Un nouveau venu difficile à jauger ?
Les sondeurs interrogés par franceinfo affirment de leur côté que la dynamique revendiquée par les soutiens d'Eric Zemmour est bien prise en compte. "Nous n'avons pas vraiment d'éléments qui nous montrent qu'il existe un vote caché pour lui", estime ainsi Mathieu Gallard, directeur d'études à l'institut Ipsos. "Je pense que c'est un vote plutôt très revendiqué, on l'a bien vu dimanche."
"Je n'ai pas l'impression que tous ces Français présents au Trocadéro avaient honte d'afficher qu'ils allaient voter pour Eric Zemmour."
Mathieu Gallard, directeur d'études chez Ipsosà franceinfo
Du côté des proches du candidat, on n'hésite pas à remettre en cause les sondages, qui sous-estimeraient les chances de l'ancien polémiste. "De nombreux sondeurs reconnaissent officiellement qu'il est compliqué de savoir comment se comporte vraiment l'électorat d'Eric Zemmour. C'est normal, c'est un homme neuf qui, grâce à son projet civilisationnel, rompt totalement avec les partis politiques traditionnels", avance Dénis Cieslik, porte-parole de Reconquête!.
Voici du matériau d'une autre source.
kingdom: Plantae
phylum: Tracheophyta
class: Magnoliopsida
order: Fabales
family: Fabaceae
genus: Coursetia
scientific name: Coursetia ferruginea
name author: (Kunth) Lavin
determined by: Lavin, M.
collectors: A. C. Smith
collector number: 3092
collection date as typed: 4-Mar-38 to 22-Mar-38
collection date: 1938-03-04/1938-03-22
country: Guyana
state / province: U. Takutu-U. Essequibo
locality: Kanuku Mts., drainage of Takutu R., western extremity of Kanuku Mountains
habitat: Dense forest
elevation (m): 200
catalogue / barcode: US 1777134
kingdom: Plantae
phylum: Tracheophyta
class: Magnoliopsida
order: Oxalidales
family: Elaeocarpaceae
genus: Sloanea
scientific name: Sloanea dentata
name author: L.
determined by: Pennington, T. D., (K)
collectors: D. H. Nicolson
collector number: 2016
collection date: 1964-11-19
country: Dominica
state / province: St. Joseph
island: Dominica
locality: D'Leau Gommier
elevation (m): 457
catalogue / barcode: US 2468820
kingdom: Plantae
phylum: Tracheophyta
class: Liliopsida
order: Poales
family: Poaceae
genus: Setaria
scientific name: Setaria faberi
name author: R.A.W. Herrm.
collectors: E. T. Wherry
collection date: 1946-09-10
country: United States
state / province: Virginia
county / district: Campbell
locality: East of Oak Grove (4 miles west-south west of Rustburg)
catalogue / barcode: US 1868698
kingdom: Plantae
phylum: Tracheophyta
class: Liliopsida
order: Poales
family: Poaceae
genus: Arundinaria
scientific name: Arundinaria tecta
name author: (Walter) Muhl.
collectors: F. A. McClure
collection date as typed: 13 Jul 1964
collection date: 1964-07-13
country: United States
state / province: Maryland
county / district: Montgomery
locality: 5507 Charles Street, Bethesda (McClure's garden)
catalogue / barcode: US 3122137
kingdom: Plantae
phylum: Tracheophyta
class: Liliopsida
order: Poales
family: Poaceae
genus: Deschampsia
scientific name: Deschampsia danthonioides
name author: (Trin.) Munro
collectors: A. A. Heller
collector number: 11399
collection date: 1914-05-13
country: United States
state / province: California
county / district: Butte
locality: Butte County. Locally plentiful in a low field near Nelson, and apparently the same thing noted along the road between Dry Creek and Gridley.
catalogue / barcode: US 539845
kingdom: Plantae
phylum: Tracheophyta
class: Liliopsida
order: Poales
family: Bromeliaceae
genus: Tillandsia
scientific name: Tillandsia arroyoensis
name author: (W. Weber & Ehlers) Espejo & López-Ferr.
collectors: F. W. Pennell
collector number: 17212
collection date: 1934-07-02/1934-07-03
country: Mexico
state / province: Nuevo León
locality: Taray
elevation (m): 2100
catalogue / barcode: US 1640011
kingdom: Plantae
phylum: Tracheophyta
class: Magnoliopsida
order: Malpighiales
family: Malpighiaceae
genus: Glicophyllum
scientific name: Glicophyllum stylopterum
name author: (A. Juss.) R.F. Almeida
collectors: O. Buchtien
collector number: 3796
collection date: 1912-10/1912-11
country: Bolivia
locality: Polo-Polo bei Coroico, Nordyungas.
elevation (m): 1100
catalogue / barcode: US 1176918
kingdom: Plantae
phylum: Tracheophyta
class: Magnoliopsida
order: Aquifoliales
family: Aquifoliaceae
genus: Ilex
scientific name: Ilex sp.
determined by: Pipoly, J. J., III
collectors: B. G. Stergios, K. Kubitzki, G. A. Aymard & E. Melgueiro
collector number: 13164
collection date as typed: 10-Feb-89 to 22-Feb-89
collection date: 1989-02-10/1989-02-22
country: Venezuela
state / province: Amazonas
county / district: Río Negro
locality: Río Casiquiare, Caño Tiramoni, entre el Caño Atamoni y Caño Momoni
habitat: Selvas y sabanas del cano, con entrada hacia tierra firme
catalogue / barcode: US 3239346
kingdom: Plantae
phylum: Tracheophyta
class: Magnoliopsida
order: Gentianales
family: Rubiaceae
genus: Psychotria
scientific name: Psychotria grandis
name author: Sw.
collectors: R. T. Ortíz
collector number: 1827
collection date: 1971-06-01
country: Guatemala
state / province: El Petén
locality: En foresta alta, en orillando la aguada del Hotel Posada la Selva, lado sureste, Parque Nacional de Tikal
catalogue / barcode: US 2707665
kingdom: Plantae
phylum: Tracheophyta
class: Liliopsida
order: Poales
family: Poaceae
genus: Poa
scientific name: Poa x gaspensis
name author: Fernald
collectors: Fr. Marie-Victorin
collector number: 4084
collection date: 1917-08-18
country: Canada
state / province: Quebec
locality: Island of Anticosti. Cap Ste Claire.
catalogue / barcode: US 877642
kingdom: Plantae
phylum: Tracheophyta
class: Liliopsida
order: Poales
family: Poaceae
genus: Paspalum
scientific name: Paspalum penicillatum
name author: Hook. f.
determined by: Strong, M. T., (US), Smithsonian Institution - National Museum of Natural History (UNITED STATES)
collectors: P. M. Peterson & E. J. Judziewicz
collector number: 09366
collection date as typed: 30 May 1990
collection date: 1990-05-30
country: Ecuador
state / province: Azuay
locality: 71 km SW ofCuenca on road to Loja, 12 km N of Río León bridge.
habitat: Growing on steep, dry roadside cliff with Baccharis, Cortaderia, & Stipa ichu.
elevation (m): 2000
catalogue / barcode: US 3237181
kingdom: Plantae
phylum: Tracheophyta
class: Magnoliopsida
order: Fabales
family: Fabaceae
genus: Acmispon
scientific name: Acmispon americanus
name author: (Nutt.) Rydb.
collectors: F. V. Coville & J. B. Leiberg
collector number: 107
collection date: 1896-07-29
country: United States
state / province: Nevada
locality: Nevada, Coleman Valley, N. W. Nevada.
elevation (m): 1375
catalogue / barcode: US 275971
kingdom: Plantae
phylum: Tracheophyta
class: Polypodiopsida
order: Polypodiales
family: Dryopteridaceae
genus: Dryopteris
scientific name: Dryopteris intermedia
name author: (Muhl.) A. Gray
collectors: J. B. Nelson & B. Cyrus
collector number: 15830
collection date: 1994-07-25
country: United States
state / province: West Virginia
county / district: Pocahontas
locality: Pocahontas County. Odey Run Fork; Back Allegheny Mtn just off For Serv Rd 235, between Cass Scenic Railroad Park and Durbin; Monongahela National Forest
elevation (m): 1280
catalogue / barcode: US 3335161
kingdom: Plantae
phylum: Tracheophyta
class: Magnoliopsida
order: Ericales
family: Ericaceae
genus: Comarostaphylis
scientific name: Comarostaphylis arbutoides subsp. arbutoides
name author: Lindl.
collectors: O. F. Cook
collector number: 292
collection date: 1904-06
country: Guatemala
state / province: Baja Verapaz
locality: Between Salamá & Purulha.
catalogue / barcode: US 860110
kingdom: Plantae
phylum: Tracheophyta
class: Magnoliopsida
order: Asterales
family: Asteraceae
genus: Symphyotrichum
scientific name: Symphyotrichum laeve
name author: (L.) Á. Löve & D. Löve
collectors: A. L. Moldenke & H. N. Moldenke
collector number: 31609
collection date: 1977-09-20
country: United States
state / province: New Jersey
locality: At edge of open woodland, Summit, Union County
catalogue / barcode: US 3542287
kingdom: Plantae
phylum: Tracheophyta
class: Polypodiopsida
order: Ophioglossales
"Dans les sondages, il y a une règle de pondération par rapport à l'historique du candidat. Or, là, il n'y a pas d'historique."
Bertrand de La Chesnais, directeur de campagne d'Eric Zemmourà franceinfo
En parallèle de ce supposé vote caché pour Eric Zemmour, ses partisans mettent en avant un "vote gonflé pour Marine Le Pen". Pour Dénis Cieslik, la candidate du Rassemblement nationale serait surévaluée dans les sondages. "En 2017, les instituts de sondages la donnaient beaucoup plus haute et aux élections régionales : le Rassemblement national devait gagner minimum quatre régions et il n'en a finalement remporté aucune", tacle ce proche d'Eric Zemmour.
L'espoir d'une surprise comme pour Trump
Selon Brice Teinturier, un changement technique permet pourtant "depuis une dizaine d'années" de retranscrire plus fidèlement la réalité des opinions. "Désormais, avec des enquêtes en ligne plutôt que par téléphone, il n'y a plus de relation psychologisante où on n'oserait pas dire qu'on vote pour tel ou tel candidat. Je ne crois pas à l'idée d'un vote caché au sens d'un vote dissimulé", juge le sondeur, qui observe une "désinhibition complète des opinions" depuis une dizaine d'années. Cela exclut, selon lui, toute sous-déclaration en faveur d'un candidat.
D'autres partisans du candidat s'appuient sur des erreurs de sondages pour le Brexit au Royaume-Uni en juin 2016 et l'élection de Donald Trump aux Etats-Unis en novembre de cette même année. "Pour le Brexit, il y avait eu un problème de mobilisation différentielle selon les électorats pro et anti-Brexit et, pour Donald Trump, des segments de population n'étaient pas parfaitement intégrés" dans les enquêtes d'opinion avant le vote, rappelle Brice Teinturier.
Le sondeur se veut prudent pour la présidentielle : "Il ne faut pas exclure la possibilité d'avoir, dans nos échantillons, des biais de représentativité, note-t-il. Mais, si on avait identifié un quelconque problème d'échantillonnage [la manière dont les sondés sont sélectionnés], on l'aurait corrigé."